August 7, 2018/Jin Huang/Big Data

Companies today are drowning in data. The average company exceeds 50 percent per year in volume of data growth and has an average of 33 unique data sources — these are overwhelming amounts that make extracting analytical insights an arduous task.

For those swamped with data that’s not being put to use, data lakes can provide immense value. Data lakes are storage systems that hold large volumes of raw, highly diverse data from many sources. Aside from providing internal benefits such as architecture flexibility and scalability, they make processing data quicker and more accurate, uncovering analytical insights that companies didn’t even realize before.

In the pursuit of scalable and high-performing SaaS technology to support customers, we at Aktana recently built out a multitenant, big data architecture for our platform and started utilizing data lakes. Although the processing happens on the back-end, below we’ve outlined a few ways in which data lake storage has analytical advantages for end users in marketing and sales, as well our comprehensive security approach to data lakes. Here’s what you need to know about data lakes:

They produce a ripple effect of insights.

Research shows that companies using data lakes improved the accuracy of their data analysis by a significant 25 percent. This is largely because data lakes ingest and preserve data from a wide range of sources, whether that’s CRM systems, data warehouses, or external market share and sales data. With more information to work with, processors like Aktana’s decision support engine produce analytical insights that are a better reflection of the market and, thus, more likely to succeed when executed upon. For sales and marketing teams using Aktana, this means more relevant suggestions for healthcare professional (HCP) engagement and higher chances for conversion.

When the immediate insights gleaned from this stored data better reflect market variables, the long-term strategy also benefits. At Aktana, the results of our newly refined suggestions also feed back into our machine learning model. Using this newly processed data, the system will reveal new patterns and better informed suggestions for strategy rules like prioritizing content development or recommending alternate channel integrations with hard-to-see HCPs.

With market conditions constantly evolving, companies may not have the bandwidth or resources to continuously adjust their strategy accordingly. These advanced analytics, as supported by data lake storage, can help commercial teams make smart decisions that take multiple market variables into account — all with the click of a button.

They’re a treasure chest for future insights.

Prior to data lakes, it was common practice to extract a company’s data for a specific use case and discard any leftover data. In unique contrast, data lakes preserve massive amounts of data in its original form for future use.

This is particularly valuable since the rapidly changing marketplace makes it difficult to foresee all the potential use cases for data. In fact, many companies view future data discovery as a major advantage — according to a TDWI survey, 49 percent of respondents see data exploration as a top benefit of data lakes. For example, let’s say you’ve been using segmentation data as a driver for suggestions, and later on you want to see how HCP segmentation changes over time to better understand why conversion happens.
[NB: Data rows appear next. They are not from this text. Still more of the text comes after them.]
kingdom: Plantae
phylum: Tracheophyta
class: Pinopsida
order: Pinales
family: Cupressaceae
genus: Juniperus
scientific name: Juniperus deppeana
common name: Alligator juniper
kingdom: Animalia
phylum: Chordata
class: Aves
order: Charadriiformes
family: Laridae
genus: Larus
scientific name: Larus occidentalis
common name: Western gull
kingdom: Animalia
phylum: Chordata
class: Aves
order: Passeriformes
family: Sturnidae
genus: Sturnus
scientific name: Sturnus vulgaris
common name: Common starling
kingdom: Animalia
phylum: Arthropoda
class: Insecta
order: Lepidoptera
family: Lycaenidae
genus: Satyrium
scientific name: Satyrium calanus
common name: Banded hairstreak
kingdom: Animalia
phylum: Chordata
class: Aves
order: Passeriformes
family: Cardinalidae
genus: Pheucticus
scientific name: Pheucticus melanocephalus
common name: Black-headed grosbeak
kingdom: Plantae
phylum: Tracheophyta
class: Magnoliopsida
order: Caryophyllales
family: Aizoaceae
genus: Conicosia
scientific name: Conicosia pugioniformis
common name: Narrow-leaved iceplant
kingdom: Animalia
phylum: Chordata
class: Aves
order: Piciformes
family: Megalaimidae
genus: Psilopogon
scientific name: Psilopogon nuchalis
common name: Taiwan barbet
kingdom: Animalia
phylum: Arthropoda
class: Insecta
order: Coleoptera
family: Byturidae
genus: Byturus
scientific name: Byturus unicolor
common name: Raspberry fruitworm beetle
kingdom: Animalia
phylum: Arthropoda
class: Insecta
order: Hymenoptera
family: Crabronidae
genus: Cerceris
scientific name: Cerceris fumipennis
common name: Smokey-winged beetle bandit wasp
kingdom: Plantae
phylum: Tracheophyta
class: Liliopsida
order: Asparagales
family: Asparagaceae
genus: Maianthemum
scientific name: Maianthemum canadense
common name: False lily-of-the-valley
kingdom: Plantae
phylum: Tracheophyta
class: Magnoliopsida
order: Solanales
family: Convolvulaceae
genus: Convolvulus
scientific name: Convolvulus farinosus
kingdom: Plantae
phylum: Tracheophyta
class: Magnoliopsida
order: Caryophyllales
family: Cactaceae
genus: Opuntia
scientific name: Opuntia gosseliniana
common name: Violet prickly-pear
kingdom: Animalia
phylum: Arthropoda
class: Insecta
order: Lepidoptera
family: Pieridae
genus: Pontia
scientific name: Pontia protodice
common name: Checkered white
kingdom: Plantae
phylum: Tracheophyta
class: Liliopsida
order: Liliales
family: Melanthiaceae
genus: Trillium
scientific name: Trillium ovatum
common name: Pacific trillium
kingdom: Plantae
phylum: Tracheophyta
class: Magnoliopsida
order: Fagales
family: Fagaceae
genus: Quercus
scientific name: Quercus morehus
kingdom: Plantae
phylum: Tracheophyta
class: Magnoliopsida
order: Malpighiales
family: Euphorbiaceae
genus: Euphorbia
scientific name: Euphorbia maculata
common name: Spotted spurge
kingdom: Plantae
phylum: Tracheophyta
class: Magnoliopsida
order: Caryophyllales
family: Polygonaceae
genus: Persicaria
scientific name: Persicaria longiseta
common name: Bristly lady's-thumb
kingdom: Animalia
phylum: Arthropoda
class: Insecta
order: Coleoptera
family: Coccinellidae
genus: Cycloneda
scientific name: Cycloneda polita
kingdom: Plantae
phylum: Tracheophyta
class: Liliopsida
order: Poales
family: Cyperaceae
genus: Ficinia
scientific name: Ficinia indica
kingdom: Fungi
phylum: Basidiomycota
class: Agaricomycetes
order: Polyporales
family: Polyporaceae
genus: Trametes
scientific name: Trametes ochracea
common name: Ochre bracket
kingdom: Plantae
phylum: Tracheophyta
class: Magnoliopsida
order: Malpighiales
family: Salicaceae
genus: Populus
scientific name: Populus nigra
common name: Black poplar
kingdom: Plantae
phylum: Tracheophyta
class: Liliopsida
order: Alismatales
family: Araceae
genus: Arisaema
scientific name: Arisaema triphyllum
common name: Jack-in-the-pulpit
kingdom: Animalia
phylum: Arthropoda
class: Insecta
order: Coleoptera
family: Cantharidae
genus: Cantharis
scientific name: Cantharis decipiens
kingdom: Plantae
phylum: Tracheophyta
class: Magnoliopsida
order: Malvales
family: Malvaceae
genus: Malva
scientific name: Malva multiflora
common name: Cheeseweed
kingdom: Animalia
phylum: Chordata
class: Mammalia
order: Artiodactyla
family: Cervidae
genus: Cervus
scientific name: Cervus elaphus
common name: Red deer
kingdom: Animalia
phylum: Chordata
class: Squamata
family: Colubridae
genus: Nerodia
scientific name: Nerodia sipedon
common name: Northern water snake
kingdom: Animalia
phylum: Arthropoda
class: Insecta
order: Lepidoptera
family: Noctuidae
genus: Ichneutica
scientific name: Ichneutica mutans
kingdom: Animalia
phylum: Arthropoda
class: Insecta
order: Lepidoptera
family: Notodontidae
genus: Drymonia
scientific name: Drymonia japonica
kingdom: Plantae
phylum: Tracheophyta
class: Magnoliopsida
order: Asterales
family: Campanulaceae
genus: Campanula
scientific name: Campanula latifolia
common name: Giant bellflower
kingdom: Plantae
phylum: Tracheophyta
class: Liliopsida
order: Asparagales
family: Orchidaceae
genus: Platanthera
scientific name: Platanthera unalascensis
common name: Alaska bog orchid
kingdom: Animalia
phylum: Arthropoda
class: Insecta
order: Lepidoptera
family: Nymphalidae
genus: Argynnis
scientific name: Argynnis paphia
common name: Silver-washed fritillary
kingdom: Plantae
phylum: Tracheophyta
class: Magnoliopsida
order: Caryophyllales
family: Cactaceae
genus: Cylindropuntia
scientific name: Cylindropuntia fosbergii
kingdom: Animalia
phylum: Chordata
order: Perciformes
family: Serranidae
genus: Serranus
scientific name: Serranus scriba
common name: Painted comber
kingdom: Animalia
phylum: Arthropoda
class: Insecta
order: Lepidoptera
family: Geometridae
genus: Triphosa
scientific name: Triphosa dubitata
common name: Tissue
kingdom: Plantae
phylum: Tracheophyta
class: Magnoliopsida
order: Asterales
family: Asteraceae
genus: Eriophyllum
This is easy to do because you have the historical segmentation data in the data lake.

Another real-world example is facilitating ongoing and iterative feature engineering. You build a machine learning model that uses features based on characteristics like HCP profile, interactions, segmentations, and sales data. Later on, you discover that combining various data sets to create new features actually leads to better predictions. As pointed out in a recent talk at Stanford by AI and deep learning expert Andrew Ng, coming up with features is difficult, time-consuming, and requires expert domain knowledge. This wouldn’t be possible without a data lake that preserves not only fidelity of data but also retains historical data for a long period of time.

As data analytics inevitably become more prevalent for companies (53 percent of companies are using big data analytics today), this long-term storage feature of data lakes will only continue to grow in importance.

How to keep customer data safe.

Privacy and security are imperative to the design, development, and deployment of data lakes. Data remains protected and logically separated from other customer data with adherence to these strict privacy and security best practices:

  • Create customer- and region-specific buckets within the data lake so customer data doesn’t intermix with non-relevant data
  • Encrypt customer data in databases and file systems with customer-specific keys, leveraging infrastructure and best practices provided by AWS key management system (KMS).
  • Conduct security and compliance testing for every release and production system regularly, utilizing current OWASP security standards.
    • Take all necessary measures to be in compliance with GDPR. At Aktana, this includes, but is not limited to, a comprehensive review of all services, systems, and vendors that we work with. More details are available here.

Adhering to these best practices at all times means customers can rest assured that their rich data is stored away carefully and that their marketing and sales users can focus efforts on leveraging the analytical advantages of data lakes.

A Winning Strategy

Data lakes are not only a savvy storage solution, but they also provide a strategic advantage by opening up a world of analytics that would be cumbersome to run otherwise. By ingesting high volumes of diverse data, secure data lakes enable more effective decision support for marketing and sales teams.